Tips

Adding vectors sequentially

You might want to add vectors one by one. There are two ways to achieve that.

The first option is simply calling rii.Rii.add_configure() everytime.

# Suppose X is a set of vectors (np.ndarray with the shape (N, D))
e = rii.Rii(fine_quantizer=codec)
for x in X:
    e.add_configure(vecs=x.reshape(1, -1))  # Don't forget reshaping (D, ) to (1, D)

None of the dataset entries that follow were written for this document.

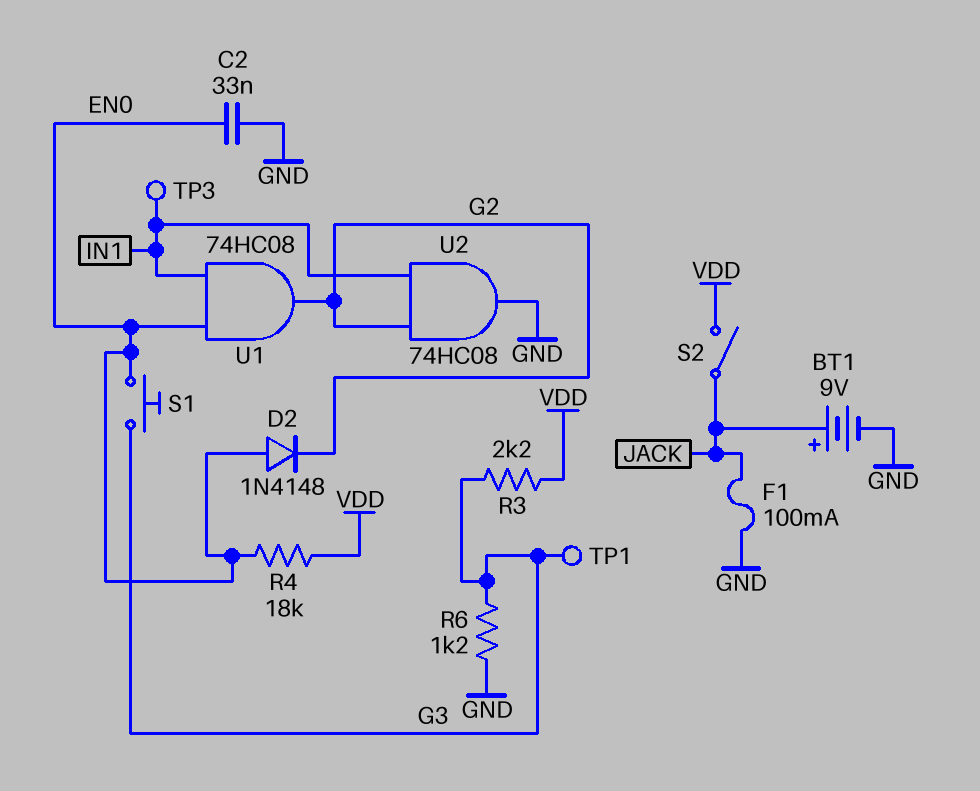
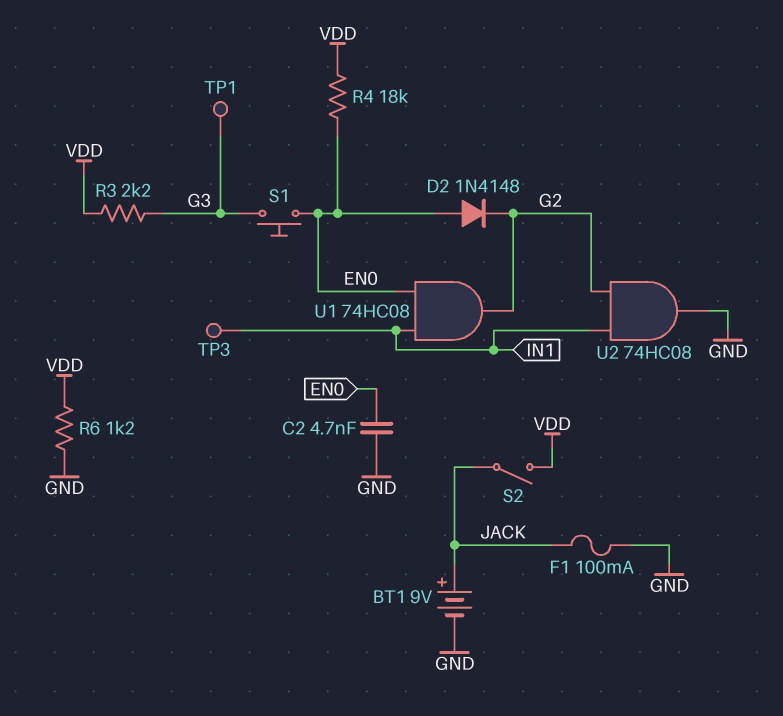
C2: 33nF (EN0, GND) -> 4.7nF (EN0, GND)
R6: 1.2k (G3, GND) -> 1.2k (GND, VDD)

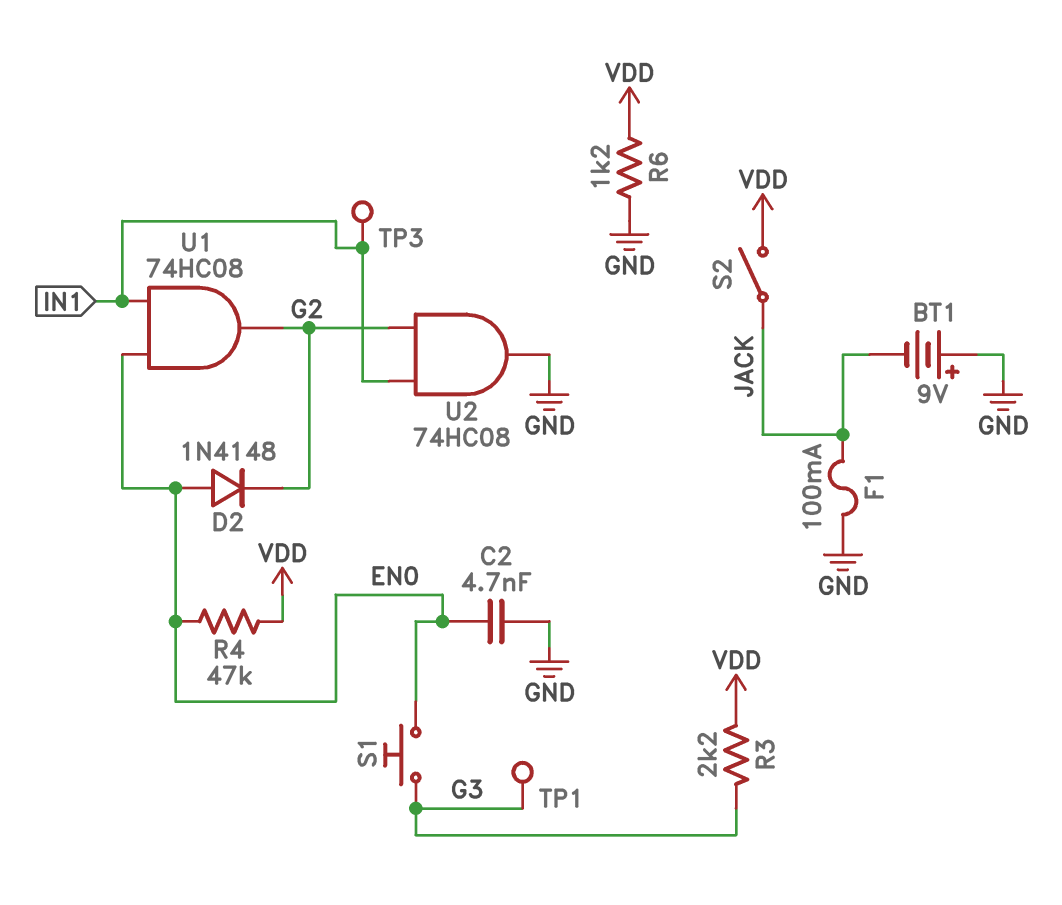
BT1: 9V (plus JACK, minus GND) -> 9V (plus GND, minus JACK)
R4: 18k (EN0, VDD) -> 47k (EN0, VDD)

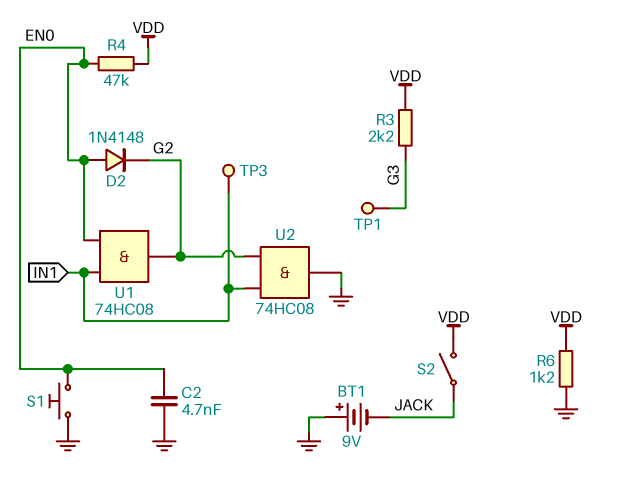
F1: 100mA (GND, JACK) -> none
S1: button (EN0, G3) -> button (EN0, GND)

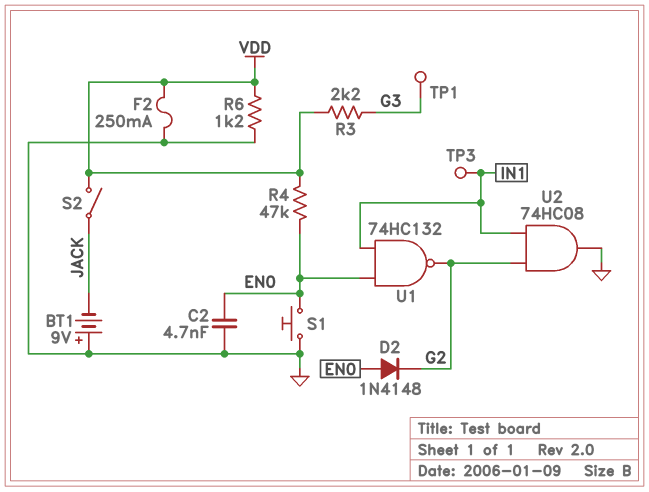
F2: none -> 250mA (GND, VDD)
U1: AND 74HC08 (in EN0, in IN1, out G2) -> NAND 74HC132 (in EN0, in IN1, out G2)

This works perfectly. But this would take time if you would like to add many vectors by this way. It is because the rii.Rii.reconfigure() function is called (inside rii.Rii.add_configure()) whenever a new vector x is added. The reconfiguration step creates postings list from scratch, that does not need to be run for every addition.

Alternatively, you can call rii.Rii.add() for each x without updating the posting lists, and run rii.Rii.reconfigure() finally.

e = rii.Rii(fine_quantizer=codec)
for x in X:
    e.add(vecs=x.reshape(1, -1))  # Don't forget reshaping (D, ) to (1, D)
e.reconfigure()

This is much faster. The final results from both ways are identical. Please remember that you must call rii.Rii.reconfigure() in the final step to create posting lists.

Note that, if you receive your data in a batch way, that can be handled in the same manner:

# X1 is a set of vectors (batch). Xs is a set of batches.
# You might receive Xs as a generator/iterator
# because the whole Xs is too large to read on memory at once
Xs = [X1, X2, X3]

# Running "add_configure" everytime
e1 = rii.Rii(fine_quantizer=codec)
for X in Xs:
    e1.add_configure(vecs=X)

# Or, you can run "add" for each batch, and finally run "reconfigure"
e2 = rii.Rii(fine_quantizer=codec)
for X in Xs:
    e2.add(vecs=X)
e2.reconfigure()

Verbose flag

You can turn on/off the verbose flag via e.verbose = True or e.verbose = False. The default value is decided by the verbose flag of the codec.

Version

The version of the package can be checked via rii.__version__.